Most anytime I have done or seen direct burial with multiple conductors/cables maintaining spacing is never achieved, though the larger the conductor/cable the more it naturally sort of occurs anyway.
 
I wasn't worried about the spacing of the conductors for temperature correction. My thoughts were more on how the spacing would affect the current flow under fault conditions. The closer the better from what I understand.

My one and only failure:roll: :happysad:had to do with a temporary feeder we buried with no thoughts of spacing or bundling. VD was calculated for FLA. A year or two later a bolted line to ground fault at the far end would not blow the 60 amp fuses. Voltage would dip low enough to drop out the control first.
 
I wasn't worried about the spacing of the conductors for temperature correction. My thoughts were more on how the spacing would affect the current flow under fault conditions. The closer the better from what I understand.
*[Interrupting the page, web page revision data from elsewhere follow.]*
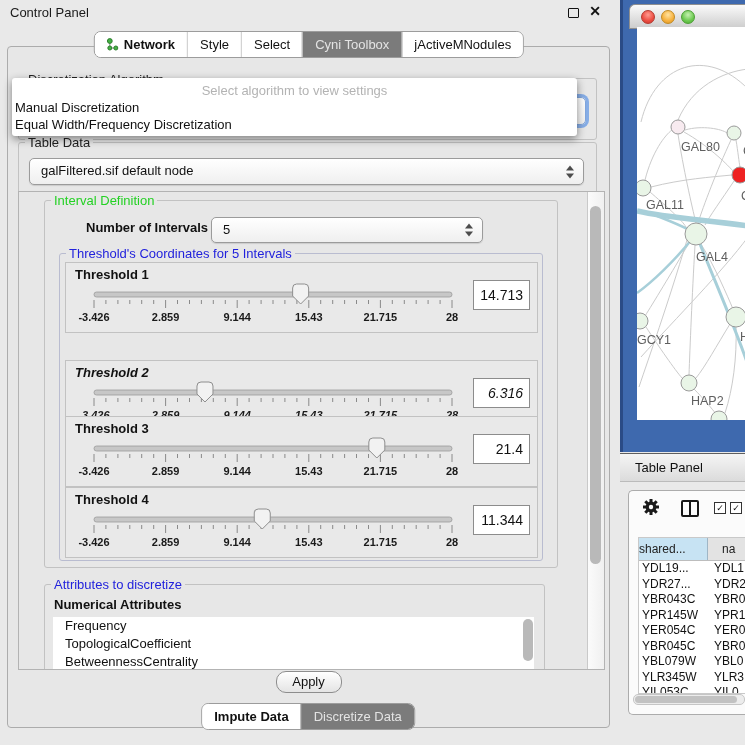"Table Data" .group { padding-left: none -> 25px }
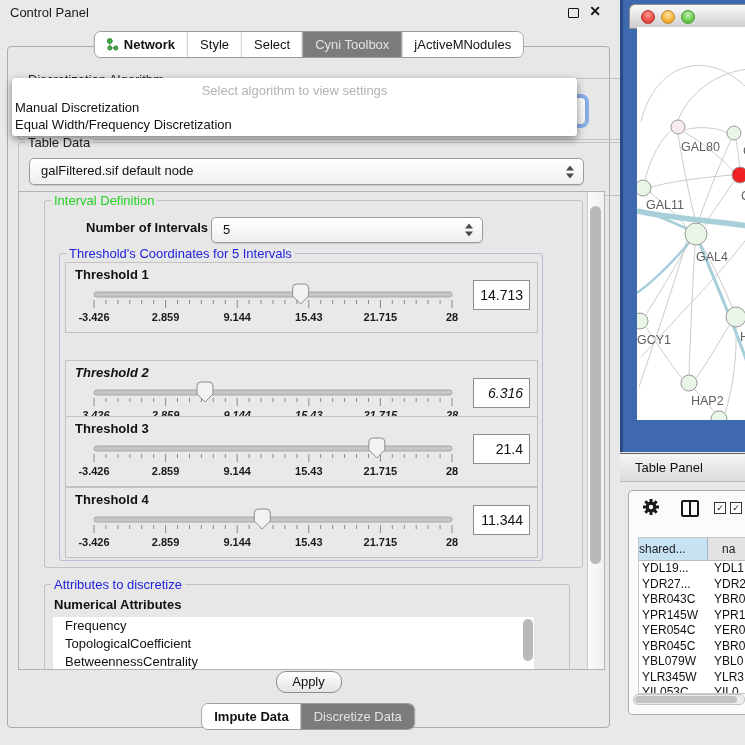"Threshold 2" div.thr-box { font-style: italic -> none; top: 106px -> 92px }
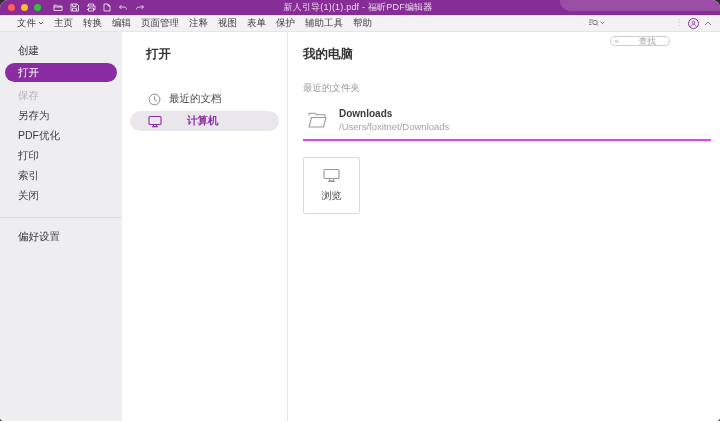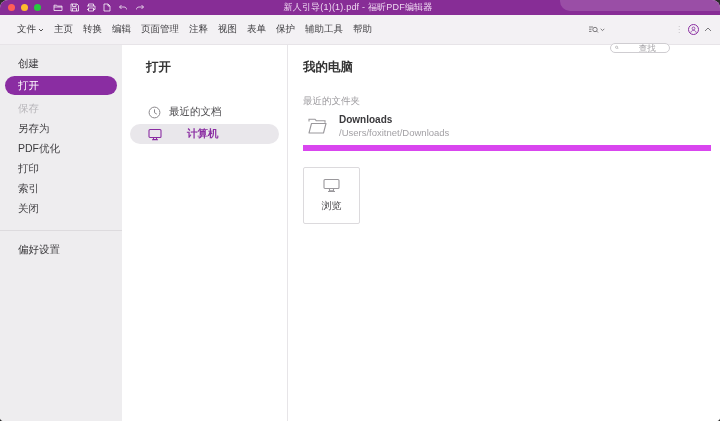"文件" .menubar { height: 30px -> 17px }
My one and only failure:roll: :happysad:had to do with a temporary feeder we buried with no thoughts of spacing or bundling. VD was calculated for FLA. A year or two later a bolted line to ground fault at the far end would not blow the 60 amp fuses. Voltage would dip low enough to drop out the control first.
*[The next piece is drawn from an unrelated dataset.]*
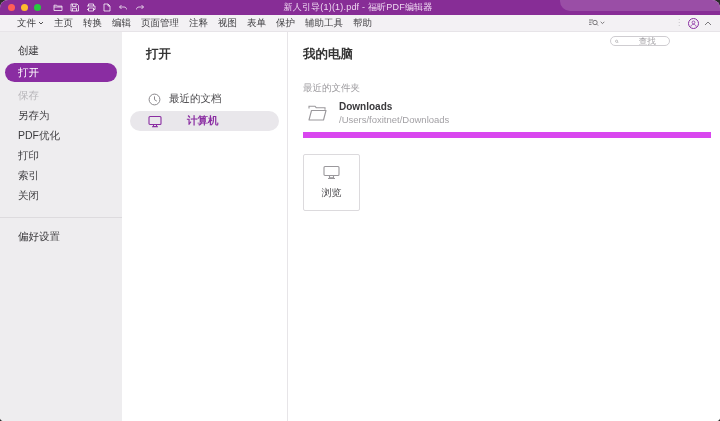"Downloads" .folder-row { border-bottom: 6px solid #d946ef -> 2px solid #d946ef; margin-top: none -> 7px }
If you are talking irrigation applications - multiplexed conductors is about as good as you are going to get, but the distance we sometimes deal with you still see 60 amp fuse that won't blow or takes a long time to blow because of resistance of the run. But yes closer proximity reduces inductive/capacitive effects. We have a fair amount of old irrigation services that were originally corner ground delta - only three wires were buried. Then in mid to late 1980's POCO decided they don't want corner ground delta systems anymore so they came out and trenched in a fourth wire (which became the neutral), but put it about 5 feet minimum away from existing lines just to make sure they didn't dig into existing lines. Not sure that was all that wise of a decision.
 
If you are talking irrigation applications - multiplexed conductors is about as good as you are going to get, but the distance we sometimes deal with you still see 60 amp fuse that won't blow or takes a long time to blow because of resistance of the run. But yes closer proximity reduces inductive/capacitive effects. We have a fair amount of old irrigation services that were originally corner ground delta - only three wires were buried. Then in mid to late 1980's POCO decided they don't want corner ground delta systems anymore so they came out and trenched in a fourth wire (which became the neutral), but put it about 5 feet minimum away from existing lines just to make sure they didn't dig into existing lines. Not sure that was all that wise of a decision.


I did that just once. Didn’t like it then either.